→ **Page text**:
◇ ◇ ◇ ◇ ◇ ◇ ◇
We all hope it won't ever happen, but if your horse gets injured or becomes ill, it is important that you know some things you can do to facilitate our doctors getting the best information to help them as quickly as possible. We have uploaded an Emergency Information form to our website, which you can download and keep in the barn so you can be ready for the kind of questions we may ask when you call us with an emergency.
The first thing we may ask if for your horse's temperature, pulse and respiration. Let's take a closer look at why we want this information and how you can get it.
High body temperatures can occur when a horse has been struggling, or when s/he has an infection. Low temperatures can occur during shock or severe infections, especially in foals. Extremely hot or cold weather can also affect your horse's body temperature. We recommend you keep a digital thermometer in your barn's first aid kit. The horse's temperature is taken rectally - obviously, we want you to be very careful when you do this! Stand to the side of your horse, not directly behind, lift the tail and insert the thermometer into the anus. Some horses will react to this - try to move slowly and deliberately. Most digital thermometers beep when the body temperature is reached. When you hear that beep, remove the thermometer and jot down the number. We may ask you to take the temperature several times over a given period of time, so we have provided several spaces for that on the form.
◇ ◇ ◇ ◇ ◇ ◇ ◇
→ **Listed entries**:
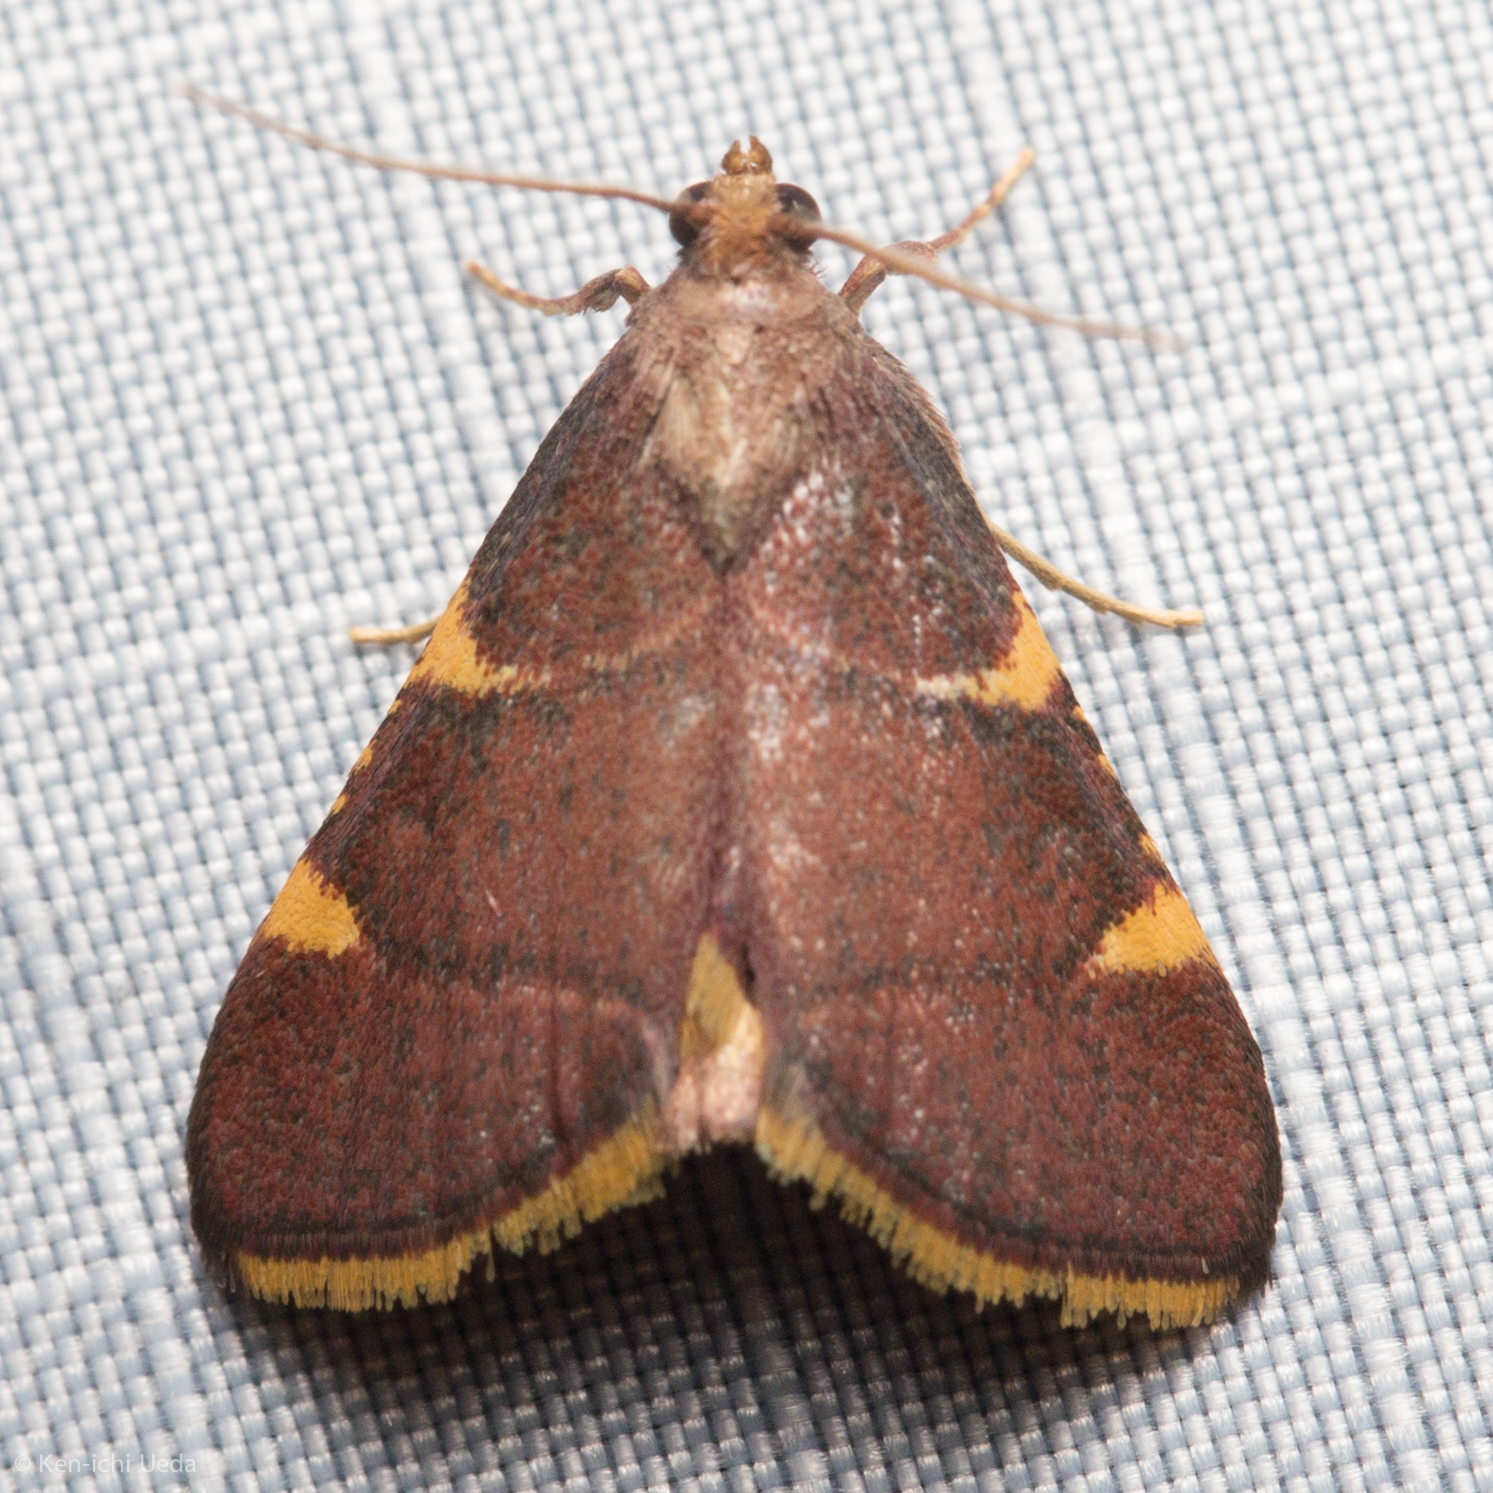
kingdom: Animalia
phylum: Arthropoda
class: Insecta
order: Lepidoptera
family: Pyralidae
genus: Hypsopygia
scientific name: Hypsopygia olinalis
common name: Yellow-fringed dolichomia moth
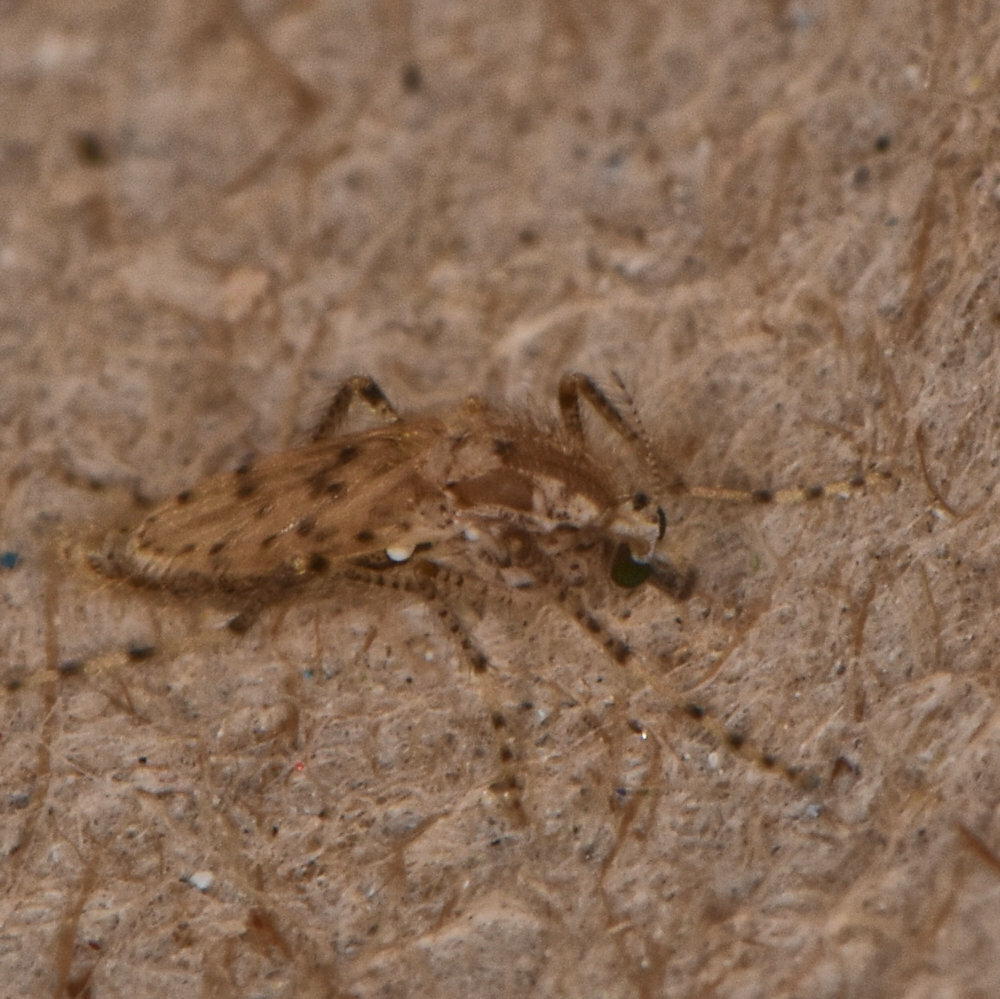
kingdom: Animalia
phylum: Arthropoda
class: Insecta
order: Diptera
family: Chaoboridae
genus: Chaoborus
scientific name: Chaoborus punctipennis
◇ ◇ ◇ ◇ ◇ ◇ ◇
→ **Activity**:
From the horse emergency article above, output the passage starting at "We all hope" and ending at "with an emergency.", copied word for word.

→ **Completed exercise**:
We all hope it won't ever happen, but if your horse gets injured or becomes ill, it is important that you know some things you can do to facilitate our doctors getting the best information to help them as quickly as possible. We have uploaded an Emergency Information form to our website, which you can download and keep in the barn so you can be ready for the kind of questions we may ask when you call us with an emergency.